"Il faut escalader !" C'est une phrase que l'on entend souvent en entreprise. Mais ce n'est pas forcément une bonne chose...
La vie classique d'une entreprise est faite de conflits avec d'autres entreprises. Des factures impayés qui s'accumulent, une livraison incomplète ou d'un produit défectueux, un service qui n'est pas effectué dans les temps... Ce sont des petits tracas du quotidien.
Moi, je suis de la vieille école. Celle où un cadre devait résoudre lui-même ses problèmes. C'était cette esprit d'initiative qui distinguait le cadre du vulgum pecus. Dire "M'sieur, m'sieur, il m'embête", c'était un aveux d'échec. Pourtant, j'ai l'impression que les procédures d'escalade se multiplient et se systématisent. Avec quatre symptômes :
1) La raison principale, c'est la culture du consensus. Le conflit est interdit. Cela donne des employés qui ne savent plus hausser le ton à bon escient. Voire parfois, qui sont surpris de découvrir qu'il existe des pierres d’achoppement. Donc ils tirent le signal d'alarme.
2) La variante du 1), c'est le "je vous l'avais bien dit". Un employé ayant un peu d'expérience sent d'emblée qu'une situation peut déraper. Mais parfois, les actions préventives sont difficile à mettre en place. Notamment l'employé, même senior, possède souvent peu de marge de manœuvre. Donc, il voit lentement mais sûrement le mur arriver et une fois dans le mur, il peut enfin bénéficier d'un soutien.
3) Sur les cas récurrents, les causes du conflit sont plus profondes. Il faudrait mettre en place une vraie équipe projet. Par exemple : un contrôle de sortie plus poussé, afin d'éviter les erreurs d'expédition. Mais la volonté n'est pas là. Alors l'employé doit éteindre un feu de forêt avec un jet d'eau.
4) La variante du 1) et du 3), c'est que l'employé est sous-dimensionné pour son poste (junior, quota...) C'est pour cela qu'il lève la main en permanence. Parfois, c'est même lui qui envenime un conflit a priori bénin.
Après, le N+1 n'est pas Superman ! Souvent, il ne sait pas davantage hausser le ton et il n'a pas de marges de manœuvre. L'arme du manager, c'est d'impressionner et de sonner la fin de la récré. Pour autant, s'il est sollicité au moindre accroc, la partie adverse s'inquiétera à peine, lorsqu'elle recevra un mail de lui.
Donc, on fait alors appel au N+2, voire au N+3. Du coup, certaines personnes s'impliquent dans l'affaire, au cas où il y ait quelque chose à en tirer. Pour peu que d'autres services interviennent, cela donne volontiers une usine à gaz, comme un mail avec dix personnes en copie ou des comités juste pour préparer un call... La conséquence, c'est une certaine pesanteur, vu que désormais, il faut que le N+3 valide chaque communication avec l'autre entreprise. Et des couacs, car parmi les nombreuses personnes en copie, il y a toujours des francs-tireurs.

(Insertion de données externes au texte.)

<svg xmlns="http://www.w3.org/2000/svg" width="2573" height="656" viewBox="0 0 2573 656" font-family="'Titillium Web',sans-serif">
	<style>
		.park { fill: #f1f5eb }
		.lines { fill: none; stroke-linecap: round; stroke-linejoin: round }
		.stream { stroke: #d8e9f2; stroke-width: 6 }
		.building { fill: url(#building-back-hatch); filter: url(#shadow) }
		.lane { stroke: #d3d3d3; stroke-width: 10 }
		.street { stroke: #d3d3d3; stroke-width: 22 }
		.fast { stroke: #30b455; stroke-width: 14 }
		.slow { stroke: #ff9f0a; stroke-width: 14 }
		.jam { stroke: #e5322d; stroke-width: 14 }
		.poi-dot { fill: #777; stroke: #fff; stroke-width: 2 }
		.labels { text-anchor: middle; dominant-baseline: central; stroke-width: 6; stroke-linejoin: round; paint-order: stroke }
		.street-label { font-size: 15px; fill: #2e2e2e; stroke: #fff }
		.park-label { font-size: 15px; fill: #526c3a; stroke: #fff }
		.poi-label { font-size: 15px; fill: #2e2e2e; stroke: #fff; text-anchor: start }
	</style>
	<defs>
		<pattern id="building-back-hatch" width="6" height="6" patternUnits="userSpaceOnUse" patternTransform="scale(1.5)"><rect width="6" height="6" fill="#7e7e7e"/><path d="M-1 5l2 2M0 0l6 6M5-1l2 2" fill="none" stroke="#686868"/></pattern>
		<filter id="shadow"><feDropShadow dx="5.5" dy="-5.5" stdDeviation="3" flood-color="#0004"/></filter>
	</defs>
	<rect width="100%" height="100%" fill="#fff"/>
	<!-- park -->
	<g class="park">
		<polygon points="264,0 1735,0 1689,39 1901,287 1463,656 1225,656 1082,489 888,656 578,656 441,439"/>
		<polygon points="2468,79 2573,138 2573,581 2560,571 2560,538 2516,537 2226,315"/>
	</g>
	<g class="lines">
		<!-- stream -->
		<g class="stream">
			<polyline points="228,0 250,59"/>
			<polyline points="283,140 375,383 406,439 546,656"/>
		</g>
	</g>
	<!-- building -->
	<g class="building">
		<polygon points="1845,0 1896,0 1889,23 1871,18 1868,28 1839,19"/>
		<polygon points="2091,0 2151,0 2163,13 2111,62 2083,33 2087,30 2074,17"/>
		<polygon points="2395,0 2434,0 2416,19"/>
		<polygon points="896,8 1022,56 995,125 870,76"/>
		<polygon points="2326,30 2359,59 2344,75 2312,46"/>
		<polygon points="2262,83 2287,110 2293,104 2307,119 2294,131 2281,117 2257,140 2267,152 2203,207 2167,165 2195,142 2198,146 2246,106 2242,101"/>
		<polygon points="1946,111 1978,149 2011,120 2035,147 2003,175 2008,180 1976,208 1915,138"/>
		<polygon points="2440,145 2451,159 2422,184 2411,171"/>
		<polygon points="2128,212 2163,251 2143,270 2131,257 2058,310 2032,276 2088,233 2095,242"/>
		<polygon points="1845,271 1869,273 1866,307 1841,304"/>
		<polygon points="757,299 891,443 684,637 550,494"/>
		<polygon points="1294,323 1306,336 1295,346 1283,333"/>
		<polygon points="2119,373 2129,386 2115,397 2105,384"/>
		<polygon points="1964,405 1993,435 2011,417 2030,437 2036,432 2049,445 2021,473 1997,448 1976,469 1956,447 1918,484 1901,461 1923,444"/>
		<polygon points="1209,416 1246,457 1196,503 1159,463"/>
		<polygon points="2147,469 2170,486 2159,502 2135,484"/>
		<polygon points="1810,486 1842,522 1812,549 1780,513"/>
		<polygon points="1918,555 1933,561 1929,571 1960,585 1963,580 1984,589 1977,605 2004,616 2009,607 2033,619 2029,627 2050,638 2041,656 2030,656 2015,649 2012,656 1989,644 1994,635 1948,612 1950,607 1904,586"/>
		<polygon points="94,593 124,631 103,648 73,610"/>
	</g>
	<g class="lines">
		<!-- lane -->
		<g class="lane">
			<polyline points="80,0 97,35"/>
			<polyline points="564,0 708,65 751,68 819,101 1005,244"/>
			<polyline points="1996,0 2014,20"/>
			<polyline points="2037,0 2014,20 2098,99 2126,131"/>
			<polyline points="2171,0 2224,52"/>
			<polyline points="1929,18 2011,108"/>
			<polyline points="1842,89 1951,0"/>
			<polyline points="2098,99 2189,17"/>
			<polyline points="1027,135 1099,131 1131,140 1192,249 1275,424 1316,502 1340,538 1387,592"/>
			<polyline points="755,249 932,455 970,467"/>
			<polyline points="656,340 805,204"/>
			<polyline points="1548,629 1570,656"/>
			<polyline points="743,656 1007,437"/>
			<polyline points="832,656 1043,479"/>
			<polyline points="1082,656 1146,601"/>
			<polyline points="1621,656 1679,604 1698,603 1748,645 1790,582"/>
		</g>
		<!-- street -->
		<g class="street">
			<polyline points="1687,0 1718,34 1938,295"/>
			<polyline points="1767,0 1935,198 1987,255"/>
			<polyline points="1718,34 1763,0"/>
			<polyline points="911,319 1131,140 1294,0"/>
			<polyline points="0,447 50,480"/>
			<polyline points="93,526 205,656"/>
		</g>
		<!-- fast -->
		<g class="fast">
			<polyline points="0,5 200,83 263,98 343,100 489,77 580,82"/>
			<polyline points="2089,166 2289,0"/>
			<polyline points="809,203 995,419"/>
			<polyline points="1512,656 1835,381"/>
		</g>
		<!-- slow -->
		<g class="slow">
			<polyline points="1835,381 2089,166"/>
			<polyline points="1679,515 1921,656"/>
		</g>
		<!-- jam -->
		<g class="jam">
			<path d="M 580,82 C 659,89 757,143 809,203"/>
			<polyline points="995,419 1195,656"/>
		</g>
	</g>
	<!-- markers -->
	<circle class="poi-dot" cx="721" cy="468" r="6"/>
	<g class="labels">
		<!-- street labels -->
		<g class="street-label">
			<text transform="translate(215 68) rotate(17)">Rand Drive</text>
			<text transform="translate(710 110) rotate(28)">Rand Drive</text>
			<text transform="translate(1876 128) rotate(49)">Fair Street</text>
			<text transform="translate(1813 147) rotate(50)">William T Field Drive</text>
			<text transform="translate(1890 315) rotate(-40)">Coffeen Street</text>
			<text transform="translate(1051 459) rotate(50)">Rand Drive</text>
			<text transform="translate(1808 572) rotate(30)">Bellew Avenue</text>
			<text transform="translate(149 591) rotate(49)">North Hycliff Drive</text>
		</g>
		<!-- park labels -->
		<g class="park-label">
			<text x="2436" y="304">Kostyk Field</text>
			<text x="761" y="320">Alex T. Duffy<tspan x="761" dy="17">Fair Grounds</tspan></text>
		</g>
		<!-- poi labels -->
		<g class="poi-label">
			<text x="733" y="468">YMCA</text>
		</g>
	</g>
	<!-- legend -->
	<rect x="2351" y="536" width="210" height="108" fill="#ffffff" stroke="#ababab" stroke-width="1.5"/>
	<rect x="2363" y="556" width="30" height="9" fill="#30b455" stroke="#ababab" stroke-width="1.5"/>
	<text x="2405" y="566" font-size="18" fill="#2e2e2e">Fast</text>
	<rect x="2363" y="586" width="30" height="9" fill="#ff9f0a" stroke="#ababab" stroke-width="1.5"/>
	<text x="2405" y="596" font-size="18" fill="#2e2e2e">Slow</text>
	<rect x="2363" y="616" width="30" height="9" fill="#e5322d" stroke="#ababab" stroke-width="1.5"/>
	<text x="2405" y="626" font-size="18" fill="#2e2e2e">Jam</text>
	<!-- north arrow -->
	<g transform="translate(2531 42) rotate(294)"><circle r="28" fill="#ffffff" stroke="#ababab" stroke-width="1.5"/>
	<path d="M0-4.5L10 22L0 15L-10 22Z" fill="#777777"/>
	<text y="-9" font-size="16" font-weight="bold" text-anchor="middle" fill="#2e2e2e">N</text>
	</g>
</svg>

Et je suis d'autant plus critique envers les processus d'escalade que plus vous montez haut, moins vous obtenez de résultat. Le N+3 n'est pas là pour s'occuper du day-to-day. Soit il bloque tout, car faute de connaissance du sujet, ses demandes sont inacceptables. Soit il trouve un soi-disant compromis avec son homologue, qui correspond peu ou prou aux exigences initiales de l'autre entreprise (et généralement, c'est l'un puis l'autre.)